◆ Exercise prompt ◆
Please reproduce all entries word for word, leaving every image behind.

◆ Information given ◆
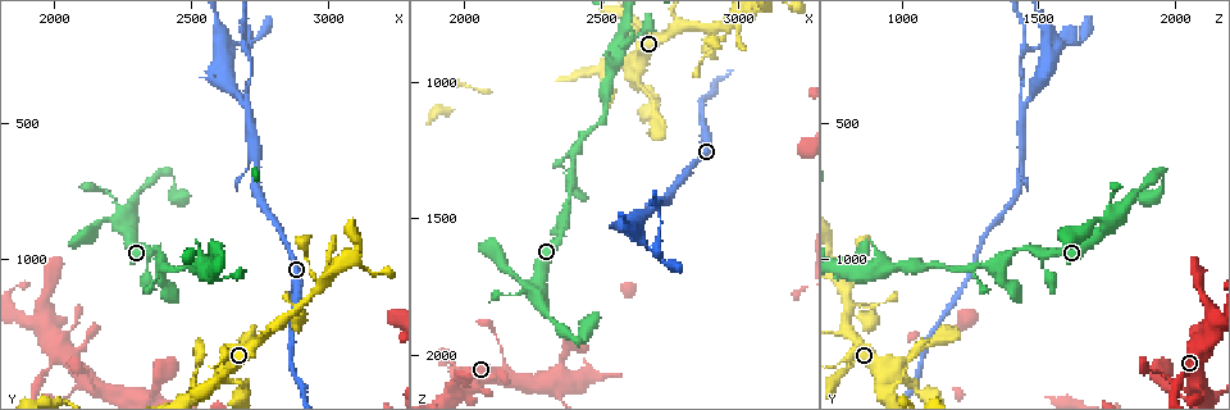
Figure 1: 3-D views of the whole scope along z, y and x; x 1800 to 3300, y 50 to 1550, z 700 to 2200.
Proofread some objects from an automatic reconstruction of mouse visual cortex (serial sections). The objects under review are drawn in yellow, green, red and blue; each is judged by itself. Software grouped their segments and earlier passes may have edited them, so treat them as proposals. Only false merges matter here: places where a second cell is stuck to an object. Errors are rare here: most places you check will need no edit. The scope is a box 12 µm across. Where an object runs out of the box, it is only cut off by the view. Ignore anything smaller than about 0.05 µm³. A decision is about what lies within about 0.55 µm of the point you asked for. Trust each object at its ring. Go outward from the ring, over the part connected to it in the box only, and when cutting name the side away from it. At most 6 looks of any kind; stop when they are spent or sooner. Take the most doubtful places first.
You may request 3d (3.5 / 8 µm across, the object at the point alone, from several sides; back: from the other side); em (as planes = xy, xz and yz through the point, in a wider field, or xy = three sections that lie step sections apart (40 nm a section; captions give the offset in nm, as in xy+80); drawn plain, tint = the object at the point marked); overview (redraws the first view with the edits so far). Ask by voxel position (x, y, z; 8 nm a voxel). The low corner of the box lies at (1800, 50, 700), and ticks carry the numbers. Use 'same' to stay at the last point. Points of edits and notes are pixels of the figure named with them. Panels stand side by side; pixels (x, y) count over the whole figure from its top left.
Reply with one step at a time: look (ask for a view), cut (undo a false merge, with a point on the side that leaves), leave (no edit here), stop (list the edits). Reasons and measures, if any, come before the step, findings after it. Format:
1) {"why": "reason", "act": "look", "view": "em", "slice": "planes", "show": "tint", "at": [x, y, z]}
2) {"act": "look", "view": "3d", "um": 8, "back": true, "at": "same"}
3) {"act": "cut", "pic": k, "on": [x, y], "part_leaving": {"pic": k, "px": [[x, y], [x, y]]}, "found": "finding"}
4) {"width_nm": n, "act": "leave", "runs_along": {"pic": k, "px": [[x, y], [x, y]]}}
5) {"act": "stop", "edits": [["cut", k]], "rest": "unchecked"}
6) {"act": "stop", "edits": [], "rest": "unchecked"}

{"why": "abrupt turn", "act": "look", "view": "3d", "um": 3.5, "at": [2340, 1020, 1510]}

◆ Solution to this problem ◆
Figure 1: 3-D views of the whole scope along z, y and x; x 1800 to 3300, y 50 to 1550, z 700 to 2200.
Proofread some objects from an automatic reconstruction of mouse visual cortex (serial sections). The objects under review are drawn in yellow, green, red and blue; each is judged by itself. Software grouped their segments and earlier passes may have edited them, so treat them as proposals. Only false merges matter here: places where a second cell is stuck to an object. Errors are rare here: most places you check will need no edit. The scope is a box 12 µm across. Where an object runs out of the box, it is only cut off by the view. Ignore anything smaller than about 0.05 µm³. A decision is about what lies within about 0.55 µm of the point you asked for. Trust each object at its ring. Go outward from the ring, over the part connected to it in the box only, and when cutting name the side away from it. At most 6 looks of any kind; stop when they are spent or sooner. Take the most doubtful places first.
You may request 3d (3.5 / 8 µm across, the object at the point alone, from several sides; back: from the other side); em (as planes = xy, xz and yz through the point, in a wider field, or xy = three sections that lie step sections apart (40 nm a section; captions give the offset in nm, as in xy+80); drawn plain, tint = the object at the point marked); overview (redraws the first view with the edits so far). Ask by voxel position (x, y, z; 8 nm a voxel). The low corner of the box lies at (1800, 50, 700), and ticks carry the numbers. Use 'same' to stay at the last point. Points of edits and notes are pixels of the figure named with them. Panels stand side by side; pixels (x, y) count over the whole figure from its top left.
Reply with one step at a time: look (ask for a view), cut (undo a false merge, with a point on the side that leaves), leave (no edit here), stop (list the edits). Reasons and measures, if any, come before the step, findings after it. Format:
1) {"why": "reason", "act": "look", "view": "em", "slice": "planes", "show": "tint", "at": [x, y, z]}
2) {"act": "look", "view": "3d", "um": 8, "back": true, "at": "same"}
3) {"act": "cut", "pic": k, "on": [x, y], "part_leaving": {"pic": k, "px": [[x, y], [x, y]]}, "found": "finding"}
4) {"width_nm": n, "act": "leave", "runs_along": {"pic": k, "px": [[x, y], [x, y]]}}
5) {"act": "stop", "edits": [["cut", k]], "rest": "unchecked"}
6) {"act": "stop", "edits": [], "rest": "unchecked"}

{"why": "abrupt turn", "act": "look", "view": "3d", "um": 3.5, "at": [2340, 1020, 1510]}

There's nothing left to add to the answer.